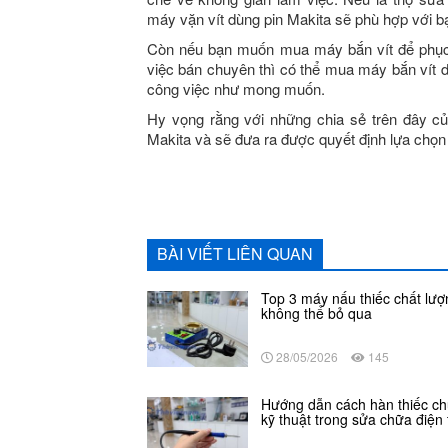
máy vặn vít dùng pin Makita sẽ phù hợp với b
Còn nếu bạn muốn mua máy bắn vít để phục 
việc bán chuyên thì có thể mua máy bắn vít 
công việc như mong muốn.
Hy vọng rằng với những chia sẻ trên đây củ
Makita và sẽ đưa ra được quyết định lựa chọn
BÀI VIẾT LIÊN QUAN
Top 3 máy nấu thiếc chất lượ
không thể bỏ qua
28/05/2026
145
Hướng dẫn cách hàn thiếc c
kỹ thuật trong sửa chữa điện 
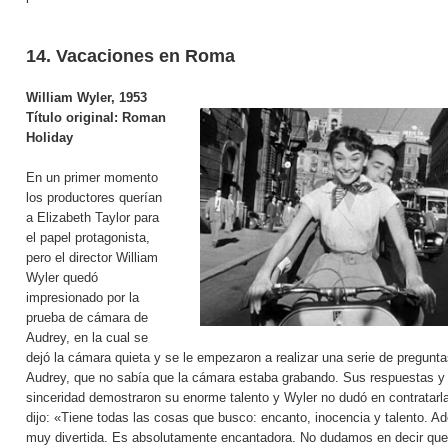
14. Vacaciones en Roma
William Wyler, 1953
Título original: Roman
Holiday
En un primer momento
los productores querían
a Elizabeth Taylor para
el papel protagonista,
pero el director William
Wyler quedó
impresionado por la
prueba de cámara de
Audrey, en la cual se
dejó la cámara quieta y se le empezaron a realizar una serie de pregunta
Audrey, que no sabía que la cámara estaba grabando. Sus respuestas y
sinceridad demostraron su enorme talento y Wyler no dudó en contratarl
dijo: «Tiene todas las cosas que busco: encanto, inocencia y talento. 
muy divertida. Es absolutamente encantadora. No dudamos en decir que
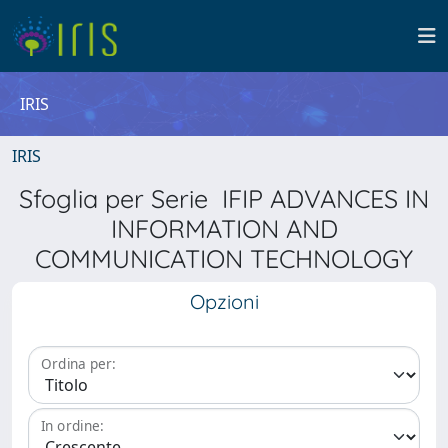
IRIS
IRIS
Sfoglia per Serie IFIP ADVANCES IN
INFORMATION AND
COMMUNICATION TECHNOLOGY
Opzioni
Ordina per:
In ordine:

::::

ACTIVITY: Copy out the full material exactly. Pictures should not appear in it.

WRITTEN ANSWER:
máy vặn vít dùng pin Makita sẽ phù hợp với b
Còn nếu bạn muốn mua máy bắn vít để phục 
việc bán chuyên thì có thể mua máy bắn vít 
công việc như mong muốn.
Hy vọng rằng với những chia sẻ trên đây củ
Makita và sẽ đưa ra được quyết định lựa chọn
BÀI VIẾT LIÊN QUAN
Top 3 máy nấu thiếc chất lượ
không thể bỏ qua
28/05/2026
145
Hướng dẫn cách hàn thiếc c
kỹ thuật trong sửa chữa điện 
14. Vacaciones en Roma
William Wyler, 1953
Título original: Roman
Holiday
En un primer momento
los productores querían
a Elizabeth Taylor para
el papel protagonista,
pero el director William
Wyler quedó
impresionado por la
prueba de cámara de
Audrey, en la cual se
dejó la cámara quieta y se le empezaron a realizar una serie de pregunta
Audrey, que no sabía que la cámara estaba grabando. Sus respuestas y
sinceridad demostraron su enorme talento y Wyler no dudó en contratarl
dijo: «Tiene todas las cosas que busco: encanto, inocencia y talento. 
muy divertida. Es absolutamente encantadora. No dudamos en decir que
IRIS
IRIS
Sfoglia per Serie IFIP ADVANCES IN
INFORMATION AND
COMMUNICATION TECHNOLOGY
Opzioni
Ordina per:
In ordine:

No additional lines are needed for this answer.